Hier mal Tahmoh, wie immer süß und etwas ahnungslos, und
dort dann Joss, mir der Frage nach Natur vs. Kultur:
Are you coming down on the side of nurture in the whole nature/nurture debate? Are we just shaped by our conditioning? Are our bodies just hardware that you can run any software on?
First of all, thank you. No-one's ever asked that question. I mean it. And second of all, nature versus nurture is something I've spent a lot of my life thinking about.

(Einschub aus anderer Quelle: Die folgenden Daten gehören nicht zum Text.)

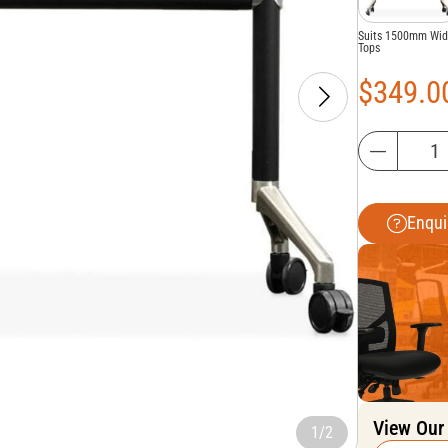
Suits 1500mm Wi
Tops
$
349.0
Enqui
View Our
1/2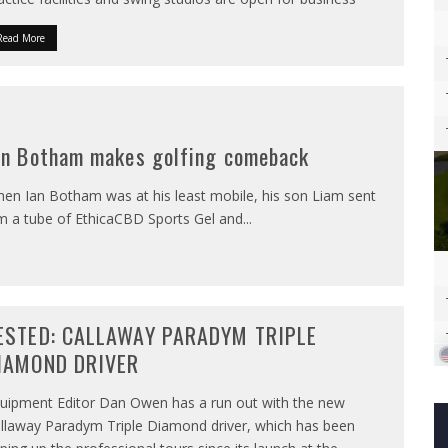
Read More
an Botham makes golfing comeback
en Ian Botham was at his least mobile, his son Liam sent
m a tube of EthicaCBD Sports Gel and
...
ESTED: CALLAWAY PARADYM TRIPLE
IAMOND DRIVER
uipment Editor Dan Owen has a run out with the new
llaway Paradym Triple Diamond driver, which has been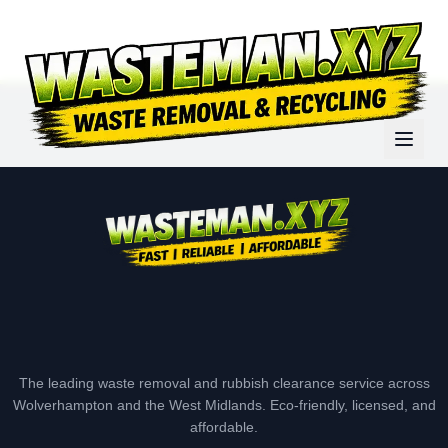
The leading waste removal and rubbish clearance service across
Wolverhampton and the West Midlands. Eco-friendly, licensed, and
affordable.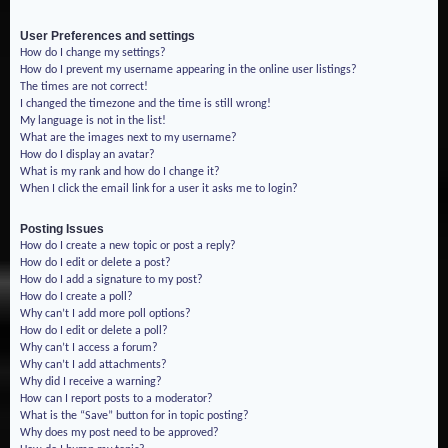
User Preferences and settings
How do I change my settings?
How do I prevent my username appearing in the online user listings?
The times are not correct!
I changed the timezone and the time is still wrong!
My language is not in the list!
What are the images next to my username?
How do I display an avatar?
What is my rank and how do I change it?
When I click the email link for a user it asks me to login?
Posting Issues
How do I create a new topic or post a reply?
How do I edit or delete a post?
How do I add a signature to my post?
How do I create a poll?
Why can’t I add more poll options?
How do I edit or delete a poll?
Why can’t I access a forum?
Why can’t I add attachments?
Why did I receive a warning?
How can I report posts to a moderator?
What is the “Save” button for in topic posting?
Why does my post need to be approved?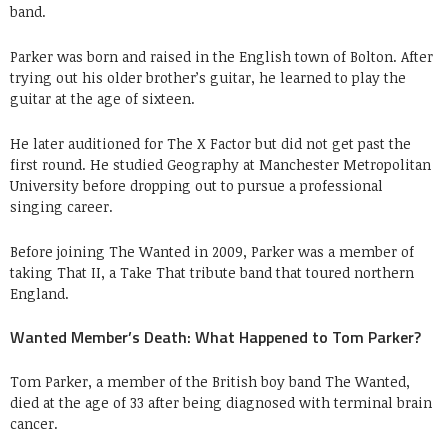
band.
Parker was born and raised in the English town of Bolton. After
trying out his older brother’s guitar, he learned to play the
guitar at the age of sixteen.
He later auditioned for The X Factor but did not get past the
first round. He studied Geography at Manchester Metropolitan
University before dropping out to pursue a professional
singing career.
Before joining The Wanted in 2009, Parker was a member of
taking That II, a Take That tribute band that toured northern
England.
Wanted Member’s Death: What Happened to Tom Parker?
Tom Parker, a member of the British boy band The Wanted,
died at the age of 33 after being diagnosed with terminal brain
cancer.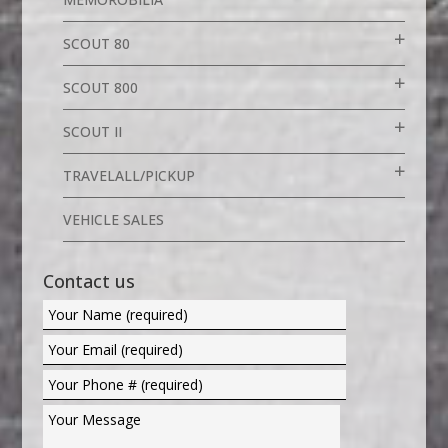
SCOUT 80
SCOUT 800
SCOUT II
TRAVELALL/PICKUP
VEHICLE SALES
Contact us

And I've always been a nurture guy. I've always felt, "You're shaped by your environment, and the terrible, terrible things that your perfectly reasonable parents do to you." And then I had children, and they came out very much themselves. There are definitely things I can do to mess them up, and I'm doing my best, but they are who they are.
And I think Dollhouse... I will never answer your question, by the way. Dollhouse is the question. I've said before: Movies are an answer, TV shows are a question. Because if you give a definite answer, what the hell is your next episode about? My feeling is, there's a lot of both. Nuture is the key, but nature is interesting. And there is something innate within us, that can overcome what we've been saddled with. My wife is an amazing example of somebody who should not be as cool as she is, but could not help herself. So I've definitely learned that there are two sides to it, and that's what I want to explore with Dollhouse.
It's about something who — there is no nature. They've wiped out her personality. So she has to create her own. But she has the will to do that. They have not gotten rid of that. That's the key to the whole show. It explains what I'm about, it explains Eliza [Dushku], it is Echo defining herself with no parameters. With no nurture, and no real nature, to fall back on. Who am I? So I'll be answering your question, with any luck, for the next seven years.